EL ASALTO AL PALACIO DE INVIERNO

Por Hugo Latorre Fuenzalida.

Muchos conocen esta frase que corona un proceso histórico, como fue la toma del poder por los bolcheviques en Rusia en octubre de 1917.

Esta frase célebre se ha seguido extendiendo en su uso a los procesos en que el poder político es arrebatado o tomado por asalto, por las diversas fracciones que en el mundo moderno han sido. Ahí están los casos de Fidel en Cuba, del Frente de Liberación nacional en Nicaragua, de los militares en Argentina, Bolivia y, finalmente, interesa detenernos en el caso de Chile, con el golpe de Estado de Pinochet y la derecha política.

Se han dado también caídas y ascensos al poder, negociadas, estas se dan sin el dramatismo y la epopeya de un asalto o toma del poder. Las democracias normalmente acceden de esta forma. También están las capitulaciones ante las derrotas militares o políticas, donde los vencidos no tienen más destino que retirarse con la poca dignidad y realismo que les pueda restar.

Material proporcionado >>
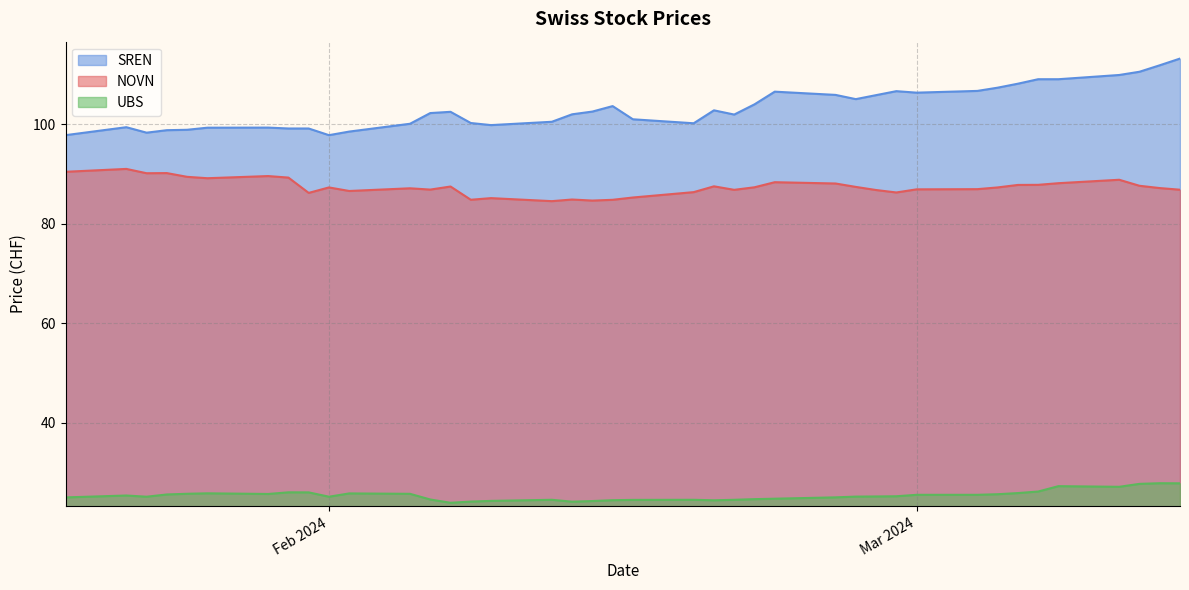

How many data points in SREN are above 102?

21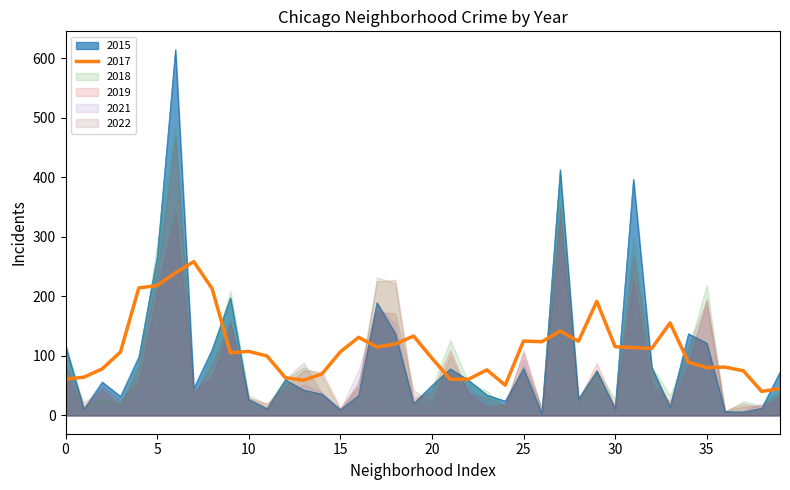

Is it true that 2015 equals 11.5 at 30?

True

Partes del ejercicio >>
• 1. Según el texto sobre el asalto al Palacio de Invierno, ¿en qué mes y año tomaron el poder los bolcheviques en Rusia?
• 2. Enumere todos los países que se nombran en el texto sobre el asalto al Palacio de Invierno.
• 3. Transcriba el fragmento del texto sobre el asalto al Palacio de Invierno comprendido entre "EL ASALTO AL" y "octubre de 1917.", ambos inclusive, sustituyendo "bolcheviques" por "revolucionarios".
Para responder, básese únicamente en el texto.

Respuestas numeradas >>
• 1. En octubre de 1917.

• 2. Rusia, Cuba, Nicaragua, Argentina, Bolivia y Chile.

• 3.
EL ASALTO AL PALACIO DE INVIERNO

Por Hugo Latorre Fuenzalida.

Muchos conocen esta frase que corona un proceso histórico, como fue la toma del poder por los revolucionarios en Rusia en octubre de 1917.